In short: Blood Frenzy (1987)

Psychiatrist Dr Barbara Shelley (Wendy MacDonald) takes a van-load of incongruous patients out into the desert for a weekend of confrontational therapy. Clearly, putting a group of people whose psychological problems have nothing whatsoever to do with each other together in the desert will be extremely helpful for everyone’s mental health. Well, at least they’re bringing beer for the alcoholic, and the nymphomaniac has the opportunity for a lot of sex. That’s how psychiatry works in the real world, too, right?

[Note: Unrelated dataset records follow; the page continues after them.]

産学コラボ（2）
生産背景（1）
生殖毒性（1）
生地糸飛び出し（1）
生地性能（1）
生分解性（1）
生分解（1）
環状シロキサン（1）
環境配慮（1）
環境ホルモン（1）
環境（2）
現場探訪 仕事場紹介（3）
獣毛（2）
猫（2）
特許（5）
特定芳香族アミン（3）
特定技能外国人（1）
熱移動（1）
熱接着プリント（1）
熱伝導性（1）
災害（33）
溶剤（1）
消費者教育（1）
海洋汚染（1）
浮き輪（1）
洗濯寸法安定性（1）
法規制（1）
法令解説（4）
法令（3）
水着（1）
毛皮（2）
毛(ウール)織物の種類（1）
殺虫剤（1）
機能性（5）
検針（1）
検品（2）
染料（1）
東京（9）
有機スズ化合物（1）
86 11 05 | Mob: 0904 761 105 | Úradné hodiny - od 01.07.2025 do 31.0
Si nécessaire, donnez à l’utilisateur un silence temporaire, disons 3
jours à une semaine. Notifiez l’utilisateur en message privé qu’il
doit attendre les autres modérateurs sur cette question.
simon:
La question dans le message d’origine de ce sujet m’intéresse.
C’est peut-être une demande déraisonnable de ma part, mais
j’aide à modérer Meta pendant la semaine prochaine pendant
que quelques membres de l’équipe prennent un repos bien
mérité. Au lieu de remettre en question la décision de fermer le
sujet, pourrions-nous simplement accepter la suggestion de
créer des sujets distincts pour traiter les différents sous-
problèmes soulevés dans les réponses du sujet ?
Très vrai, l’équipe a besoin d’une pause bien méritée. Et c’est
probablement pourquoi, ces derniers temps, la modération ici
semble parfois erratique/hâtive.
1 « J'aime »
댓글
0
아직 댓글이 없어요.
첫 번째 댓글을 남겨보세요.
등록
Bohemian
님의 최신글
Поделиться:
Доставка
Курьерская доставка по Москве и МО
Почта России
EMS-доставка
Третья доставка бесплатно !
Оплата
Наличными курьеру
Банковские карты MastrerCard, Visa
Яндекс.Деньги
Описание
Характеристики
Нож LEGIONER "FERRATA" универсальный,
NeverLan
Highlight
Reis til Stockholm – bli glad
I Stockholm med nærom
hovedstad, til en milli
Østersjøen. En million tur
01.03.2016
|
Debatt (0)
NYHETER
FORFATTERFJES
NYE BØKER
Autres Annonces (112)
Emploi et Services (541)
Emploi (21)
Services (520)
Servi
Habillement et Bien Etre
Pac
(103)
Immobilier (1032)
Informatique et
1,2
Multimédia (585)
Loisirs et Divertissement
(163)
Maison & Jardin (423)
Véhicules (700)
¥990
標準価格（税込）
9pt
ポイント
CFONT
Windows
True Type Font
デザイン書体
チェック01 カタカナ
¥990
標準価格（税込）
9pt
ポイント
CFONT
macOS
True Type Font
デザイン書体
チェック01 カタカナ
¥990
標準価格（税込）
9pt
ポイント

This being a slasher movie and all, it’s (fortunately) not going to be all party all of the time, so someone really into their jack-in-the-box version of “Pop Goes the Weasel” is going to go on a bit of a killing spree, stranding the group without food or water (but with beer), for better killing.

Hal Freeman’s Blood Frenzy, as re-written by him from an initial script by Ray Dennis Steckler, is one of the more entertaining slasher movies from this phase of the genre. At least, it does have a degree of originality, won by using a different type of victim to your usual gang of teenagers. As you can imagine, the film’s interpretation of the mentally ill still manages to fit rather well into the types we know and love (ha!) from your less creative slashers. But given the general lack of creativity in the sub-genre, I take what little morsels of originality I can get.

As you can imagine, the portrayal of the mentally ill here is highly dubious, completely divorced from reality or actual psychiatry, and fleshed out by the semi-professional actors with great glee and little knowledge of the material. One could be offended if one wanted, but then, these idiots are only there to be murdered in alas relatively conventional ways anyway.

On the gore side, there’s little to write home about here, but I do like Freeman’s use of daylight and the desert quite a bit. On principle because that’s just not what you use in a slasher by convention (even though Halloween has some cracking daylight sequences), but also on account of the good handful of scenes when the director squeezes moments of actual mood and tension in between the indifferent knifings and the mugging.


In fact, there’s more than enough of that to turn Blood Frenzy into something of a minor recommendation among films from the dying phase of the first great slasher wave. Obviously, if you don’t like the cheap and seedy parts of this invariably cheap and seedy horror sub-genre at all, this is not going to change your mind.